[Data records]
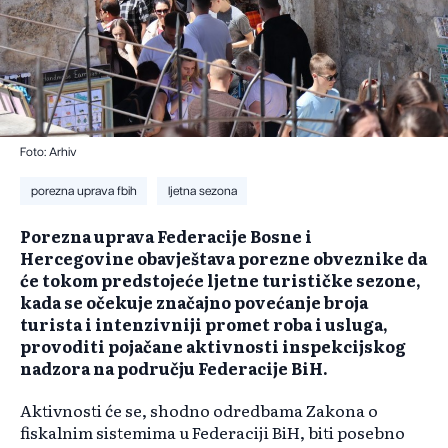
Foto: Arhiv
porezna uprava fbih
ljetna sezona
Porezna uprava Federacije Bosne i
Hercegovine obavještava porezne obveznike da
će tokom predstojeće ljetne turističke sezone,
kada se očekuje značajno povećanje broja
turista i intenzivniji promet roba i usluga,
provoditi pojačane aktivnosti inspekcijskog
nadzora na području Federacije BiH.
Aktivnosti će se, shodno odredbama Zakona o
fiskalnim sistemima u Federaciji BiH, biti posebno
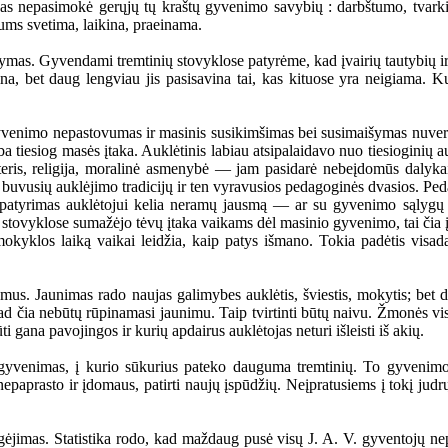
 niekas nepasimokė gerųjų tų kraštų gyvenimo savybių : darbštumo, tva
 mums svetima, laikina, praeinama.
mas. Gyvendami tremtinių stovyklose patyrėme, kad įvairių tautybių ir 
na, bet daug lengviau jis pasisavina tai, kas kituose yra neigiama. Ku
nimo nepastovumas ir masinis susikimšimas bei susimaišymas nuvertino
ba tiesiog masės įtaka. Auklėtinis labiau atsipalaidavo nuo tiesioginių 
teris, religija, moralinė asmenybė — jam pasidarė nebeįdomūs dalykai, s
buvusių auklėjimo tradicijų ir ten vyravusios pedagoginės dvasios. Peda
tyrimas auklėtojui kelia neramų jausmą — ar su gyvenimo sąlygų pas
 stovyklose sumažėjo tėvų įtaka vaikams dėl masinio gyvenimo, tai čia įs
kyklos laiką vaikai leidžia, kaip patys išmano. Tokia padėtis visad
. Jaunimas rado naujas galimybes auklėtis, šviestis, mokytis; bet d
 čia nebūtų rūpinamasi jaunimu. Taip tvirtinti būtų naivu. Žmonės visur 
i gana pavojingos ir kurių apdairus auklėtojas neturi išleisti iš akių.
venimas, į kurio sūkurius pateko dauguma tremtinių. To gyvenimo 
paprasto ir įdomaus, patirti naujų įspūdžių. Neįpratusiems į tokį judr
jimas. Statistika rodo, kad maždaug pusė visų J. A. V. gyventojų nepri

[Your goal]
Every entry above should be returned exactly, with no images included.

[Result of this task]
Foto: Arhiv
porezna uprava fbih
ljetna sezona
Porezna uprava Federacije Bosne i
Hercegovine obavještava porezne obveznike da
će tokom predstojeće ljetne turističke sezone,
kada se očekuje značajno povećanje broja
turista i intenzivniji promet roba i usluga,
provoditi pojačane aktivnosti inspekcijskog
nadzora na području Federacije BiH.
Aktivnosti će se, shodno odredbama Zakona o
fiskalnim sistemima u Federaciji BiH, biti posebno
 niekas nepasimokė gerųjų tų kraštų gyvenimo savybių : darbštumo, tva
 mums svetima, laikina, praeinama.
mas. Gyvendami tremtinių stovyklose patyrėme, kad įvairių tautybių ir 
na, bet daug lengviau jis pasisavina tai, kas kituose yra neigiama. Ku
nimo nepastovumas ir masinis susikimšimas bei susimaišymas nuvertino
ba tiesiog masės įtaka. Auklėtinis labiau atsipalaidavo nuo tiesioginių 
teris, religija, moralinė asmenybė — jam pasidarė nebeįdomūs dalykai, s
buvusių auklėjimo tradicijų ir ten vyravusios pedagoginės dvasios. Peda
tyrimas auklėtojui kelia neramų jausmą — ar su gyvenimo sąlygų pas
 stovyklose sumažėjo tėvų įtaka vaikams dėl masinio gyvenimo, tai čia įs
kyklos laiką vaikai leidžia, kaip patys išmano. Tokia padėtis visad
. Jaunimas rado naujas galimybes auklėtis, šviestis, mokytis; bet d
 čia nebūtų rūpinamasi jaunimu. Taip tvirtinti būtų naivu. Žmonės visur 
i gana pavojingos ir kurių apdairus auklėtojas neturi išleisti iš akių.
venimas, į kurio sūkurius pateko dauguma tremtinių. To gyvenimo 
paprasto ir įdomaus, patirti naujų įspūdžių. Neįpratusiems į tokį judr
jimas. Statistika rodo, kad maždaug pusė visų J. A. V. gyventojų nepri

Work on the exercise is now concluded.